Overall Satisfaction with Alteryx Analytics
We use Alteryx to make decisions on the large datasets from a disparate set of sources. Alteryx lets us join data from various sources and perform operations. We primarily use it to gather data from various CRM systems. We use this data to make decisions on the impact of marketing campaigns and also to inform the sales team about client engagement which helps the sales to get leads.
- To get data from various disparate sources and to have a holistic view of the marketing activities.
- To provide sales with leads weekly or monthly based on their marketing engagement.
- To analyze the CRM systems like Pardot & Salesforce to create a list of customers for targeted email campaigns.
- Though it provides good data blending functionality, the visualization aspect is missing. For visualizing data you need Tableau or Power BI.
- They have some shortcomings like when reading similar files. The tool figures the datatypes randomly and a integer data type might be read as text, and then the tool is unable to read data. There is a way around this but it's cumbersome.

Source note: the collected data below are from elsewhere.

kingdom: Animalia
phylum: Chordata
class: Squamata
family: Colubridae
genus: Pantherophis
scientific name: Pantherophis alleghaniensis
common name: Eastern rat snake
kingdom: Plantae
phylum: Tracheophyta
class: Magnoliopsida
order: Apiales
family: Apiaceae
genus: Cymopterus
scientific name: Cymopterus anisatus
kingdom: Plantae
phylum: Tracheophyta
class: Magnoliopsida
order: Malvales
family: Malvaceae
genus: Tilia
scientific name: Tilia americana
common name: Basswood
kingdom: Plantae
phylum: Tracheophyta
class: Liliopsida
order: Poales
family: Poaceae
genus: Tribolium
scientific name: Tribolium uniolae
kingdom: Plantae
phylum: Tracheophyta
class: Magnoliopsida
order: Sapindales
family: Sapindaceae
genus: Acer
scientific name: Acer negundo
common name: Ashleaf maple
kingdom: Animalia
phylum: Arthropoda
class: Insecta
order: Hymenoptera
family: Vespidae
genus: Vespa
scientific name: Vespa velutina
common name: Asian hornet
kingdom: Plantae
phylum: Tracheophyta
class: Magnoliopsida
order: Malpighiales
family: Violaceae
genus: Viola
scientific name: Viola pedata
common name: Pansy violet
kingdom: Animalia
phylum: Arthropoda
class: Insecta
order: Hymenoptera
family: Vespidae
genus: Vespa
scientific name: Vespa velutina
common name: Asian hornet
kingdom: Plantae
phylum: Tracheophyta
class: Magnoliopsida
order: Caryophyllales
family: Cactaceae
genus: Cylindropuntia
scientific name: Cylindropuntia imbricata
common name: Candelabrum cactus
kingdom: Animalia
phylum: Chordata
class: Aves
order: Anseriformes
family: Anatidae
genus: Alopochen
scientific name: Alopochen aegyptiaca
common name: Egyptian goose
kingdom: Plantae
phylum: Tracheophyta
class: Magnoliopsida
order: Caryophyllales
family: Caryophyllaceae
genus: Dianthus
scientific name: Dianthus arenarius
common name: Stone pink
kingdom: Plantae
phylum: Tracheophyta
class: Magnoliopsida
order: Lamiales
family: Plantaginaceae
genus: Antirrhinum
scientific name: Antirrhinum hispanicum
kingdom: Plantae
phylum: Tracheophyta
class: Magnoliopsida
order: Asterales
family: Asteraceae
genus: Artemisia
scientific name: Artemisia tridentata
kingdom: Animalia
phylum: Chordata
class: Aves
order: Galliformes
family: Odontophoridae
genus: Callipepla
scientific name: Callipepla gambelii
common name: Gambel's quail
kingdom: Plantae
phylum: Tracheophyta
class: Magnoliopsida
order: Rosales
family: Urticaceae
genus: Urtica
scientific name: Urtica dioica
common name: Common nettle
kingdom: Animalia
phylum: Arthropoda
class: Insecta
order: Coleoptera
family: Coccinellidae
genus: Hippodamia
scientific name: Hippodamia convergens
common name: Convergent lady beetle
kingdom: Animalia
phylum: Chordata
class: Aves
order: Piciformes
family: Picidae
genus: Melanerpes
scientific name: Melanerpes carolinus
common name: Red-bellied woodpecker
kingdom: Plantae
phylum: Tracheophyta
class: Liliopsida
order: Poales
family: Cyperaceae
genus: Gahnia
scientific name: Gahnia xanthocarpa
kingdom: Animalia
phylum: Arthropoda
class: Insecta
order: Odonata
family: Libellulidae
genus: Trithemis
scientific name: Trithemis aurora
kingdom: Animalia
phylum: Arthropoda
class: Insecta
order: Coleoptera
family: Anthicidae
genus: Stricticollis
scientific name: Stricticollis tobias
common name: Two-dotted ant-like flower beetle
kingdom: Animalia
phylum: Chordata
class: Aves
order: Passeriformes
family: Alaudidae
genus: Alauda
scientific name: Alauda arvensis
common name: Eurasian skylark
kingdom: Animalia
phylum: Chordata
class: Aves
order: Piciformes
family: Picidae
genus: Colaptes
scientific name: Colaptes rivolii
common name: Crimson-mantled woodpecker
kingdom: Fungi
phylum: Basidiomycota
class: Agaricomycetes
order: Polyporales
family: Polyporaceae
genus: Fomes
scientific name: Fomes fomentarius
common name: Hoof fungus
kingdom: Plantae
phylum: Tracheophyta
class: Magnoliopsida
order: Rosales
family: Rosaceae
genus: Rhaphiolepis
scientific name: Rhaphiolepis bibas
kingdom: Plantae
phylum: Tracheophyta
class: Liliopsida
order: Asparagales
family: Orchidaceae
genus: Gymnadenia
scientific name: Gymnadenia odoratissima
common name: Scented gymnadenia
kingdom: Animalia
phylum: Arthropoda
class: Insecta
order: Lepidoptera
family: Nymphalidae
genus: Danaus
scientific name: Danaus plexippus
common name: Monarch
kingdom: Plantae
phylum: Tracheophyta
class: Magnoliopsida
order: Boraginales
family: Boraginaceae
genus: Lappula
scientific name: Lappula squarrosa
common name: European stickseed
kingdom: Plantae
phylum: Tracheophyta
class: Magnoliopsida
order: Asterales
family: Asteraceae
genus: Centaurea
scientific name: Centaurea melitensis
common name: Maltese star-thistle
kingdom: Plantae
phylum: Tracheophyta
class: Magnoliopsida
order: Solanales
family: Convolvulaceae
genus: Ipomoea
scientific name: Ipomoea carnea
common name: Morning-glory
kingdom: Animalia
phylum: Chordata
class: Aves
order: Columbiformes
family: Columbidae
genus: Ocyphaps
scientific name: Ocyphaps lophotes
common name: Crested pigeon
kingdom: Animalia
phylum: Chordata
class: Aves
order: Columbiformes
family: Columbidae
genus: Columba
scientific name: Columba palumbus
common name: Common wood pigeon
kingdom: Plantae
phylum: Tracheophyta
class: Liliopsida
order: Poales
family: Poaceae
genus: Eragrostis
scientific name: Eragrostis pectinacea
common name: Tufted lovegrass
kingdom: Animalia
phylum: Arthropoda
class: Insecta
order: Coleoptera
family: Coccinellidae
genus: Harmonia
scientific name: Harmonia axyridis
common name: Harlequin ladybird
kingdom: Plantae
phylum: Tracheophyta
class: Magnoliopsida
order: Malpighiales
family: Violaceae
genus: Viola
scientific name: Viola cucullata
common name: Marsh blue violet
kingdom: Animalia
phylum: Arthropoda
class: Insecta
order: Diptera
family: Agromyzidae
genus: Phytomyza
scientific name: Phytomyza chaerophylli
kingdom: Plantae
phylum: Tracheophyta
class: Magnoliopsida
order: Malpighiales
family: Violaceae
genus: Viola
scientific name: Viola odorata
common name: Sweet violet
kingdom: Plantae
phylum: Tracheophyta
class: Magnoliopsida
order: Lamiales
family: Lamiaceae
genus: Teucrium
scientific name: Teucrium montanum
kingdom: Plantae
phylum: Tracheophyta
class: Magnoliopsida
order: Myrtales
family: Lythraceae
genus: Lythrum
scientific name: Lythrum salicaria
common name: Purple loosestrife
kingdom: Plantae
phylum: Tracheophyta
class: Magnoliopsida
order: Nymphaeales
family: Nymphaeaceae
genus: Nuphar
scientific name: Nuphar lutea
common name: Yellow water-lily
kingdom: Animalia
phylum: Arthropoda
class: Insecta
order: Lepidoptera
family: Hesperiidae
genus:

- The API connections are limited at this point. They do have a macro which you can create to connect to any API, but it's not very straightforward.
Alteryx has a better interface than KNIME, though it's a bit more expensive than KNIME (an open source tool). We cannot use open-source software due to data privacy issues, and this is why we selected Alteryx. Alteryx also had an agreement with Macquarie and provided a discount on the purchase of ~10 licenses.
Alteryx is well suited for joining data from disparate sources. The data should be in a continuous format. In most situations, there should be a common field between various datasets. It can help to provide an overview of systems and create reports for senior management. It can also connect to back end data repositories and collect information. It can also read large sized spreadsheets in a matter of seconds.